You’re welcome. I’m glad I could bring you a smile!
What a nice exploratory hike you’ve led us on this morning, Allen. And how fine to experience it from the comfort of the couch with fresh, hot coffee in hand, LOL. Rose rosette disease took all of my roses except one some years back. It’s so sad to find a “witches broom” on a rose and I keep expecting it to show up on that last plant. Guess I’d best get moving and take my part time dog out for a COLD walk (in the teens). Enjoy your weekend!
P.S.- I love how often your quote heads me off on a new line of thinking.
I’m happy to hear that they do!
Thanks Ginny, I’m glad you enjoyed the walk.
The rose disease sounds like disaster for rose growers. I’m just hoping it doesn’t harm all the other plants in that family as well.
You’re colder than we are this morning!
Love the quote, wishing you all the best in the new year!

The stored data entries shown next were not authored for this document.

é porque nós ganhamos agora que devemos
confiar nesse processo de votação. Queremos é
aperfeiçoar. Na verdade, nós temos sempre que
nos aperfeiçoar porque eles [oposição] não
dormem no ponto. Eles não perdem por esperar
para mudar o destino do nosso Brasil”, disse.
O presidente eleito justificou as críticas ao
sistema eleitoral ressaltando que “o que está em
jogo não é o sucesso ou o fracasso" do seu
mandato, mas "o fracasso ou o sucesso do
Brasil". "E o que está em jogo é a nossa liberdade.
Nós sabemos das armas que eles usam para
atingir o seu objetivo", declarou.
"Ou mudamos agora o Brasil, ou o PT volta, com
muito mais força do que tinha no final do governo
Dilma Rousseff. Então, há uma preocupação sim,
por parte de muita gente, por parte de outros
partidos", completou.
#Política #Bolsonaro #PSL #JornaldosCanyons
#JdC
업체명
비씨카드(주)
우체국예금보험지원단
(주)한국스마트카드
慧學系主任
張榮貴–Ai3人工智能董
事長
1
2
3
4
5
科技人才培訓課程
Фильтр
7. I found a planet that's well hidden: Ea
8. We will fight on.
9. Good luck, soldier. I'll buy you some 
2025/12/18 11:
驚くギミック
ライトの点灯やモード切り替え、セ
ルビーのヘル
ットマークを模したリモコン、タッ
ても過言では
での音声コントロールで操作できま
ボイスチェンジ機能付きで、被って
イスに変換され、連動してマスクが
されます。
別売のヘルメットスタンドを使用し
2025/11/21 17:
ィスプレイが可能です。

Thank you, and the same to you!
Lovely photos as always. I’m still learning ferns, and your site is very helpful with that.

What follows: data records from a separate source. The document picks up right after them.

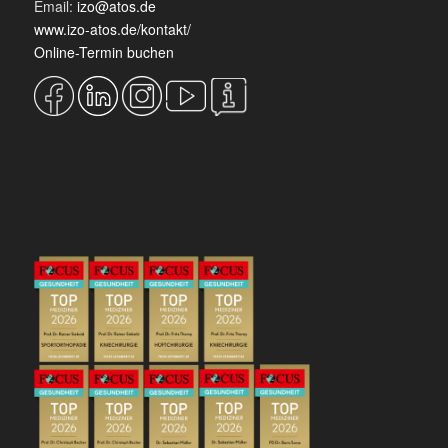
Email:
izo@atos.de
www.izo-atos.de/kontakt/
Online-Termin buchen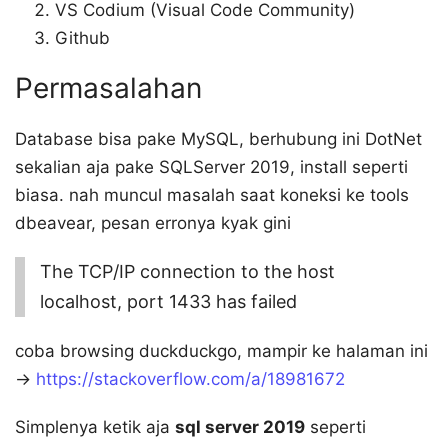
VS Codium (Visual Code Community)
Github
Permasalahan
Database bisa pake MySQL, berhubung ini DotNet
sekalian aja pake SQLServer 2019, install seperti
biasa. nah muncul masalah saat koneksi ke tools
dbeavear, pesan erronya kyak gini
The TCP/IP connection to the host
localhost, port 1433 has failed
coba browsing duckduckgo, mampir ke halaman ini
->
https://stackoverflow.com/a/18981672
Simplenya ketik aja
sql server 2019
seperti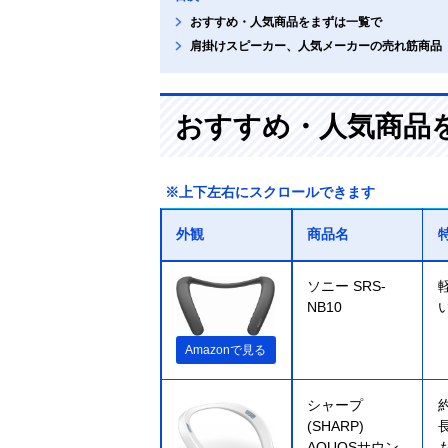
おすすめ・人気商品をまずは一覧で
肩掛けスピーカー、人気メーカーの売れ筋商品
おすすめ・人気商品
※上下左右にスクロールできます
外観
商品名
ソニー SRS-
NB10
Amazonで見る
シャープ
(SHARP)
AQUOSサウン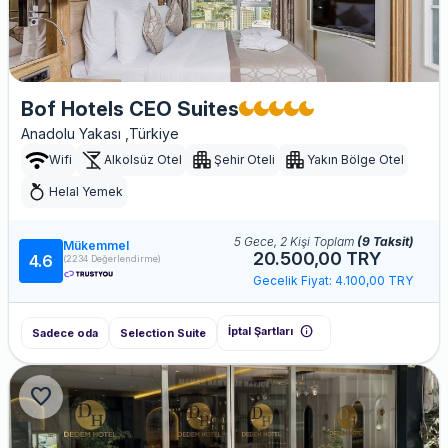
Bof Hotels CEO Suites
Anadolu Yakası ,Türkiye
Wifi
Alkolsüz Otel
Şehir Oteli
Yakın Bölge Otel
Helal Yemek
5 Gece, 2 Kişi Toplam
(9 Taksit)
Mükemmel
20.500,00 TRY
4.6
(2234 Değerlendirme)
Gecelik Fiyat: 4.100,00 TRY
info
İptal Şartları
Sadece oda
Selection Suite
favorite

Here in NJ nearly every multiflora rose cane is infected with rose rosette disease virus. There was an impenetrable thicket in my neighbor’s yard when we moved here 25 years ago and, without any effort from anyone (or any significant change in the level of shade or anything else) there is not a sign of it any longer. Rose is still common here, but I virtually never see clumps too large to easily walk around anymore. I see by the range maps on iNaturalist that it has not made it to your area yet, but it may be coming. Unfortunately it also kills off decorative roses and probably natives, though I’ve not seen it in swamp rose.
Thank you Sara. I’m still learning ferns as well. “Identifying Ferns the Easy Way” by Lynn Lavine is a helpful pocket guide.
That’s good and bad news about the rose disease. There are so many plants in the rose family; I hope it doesn’t attack those as well.
Lovely to see the river flowing properly and I enjoyed all your pictures of the various ferns.
Thank you Susan. We’re all happy that the rivers and streams are back to normal.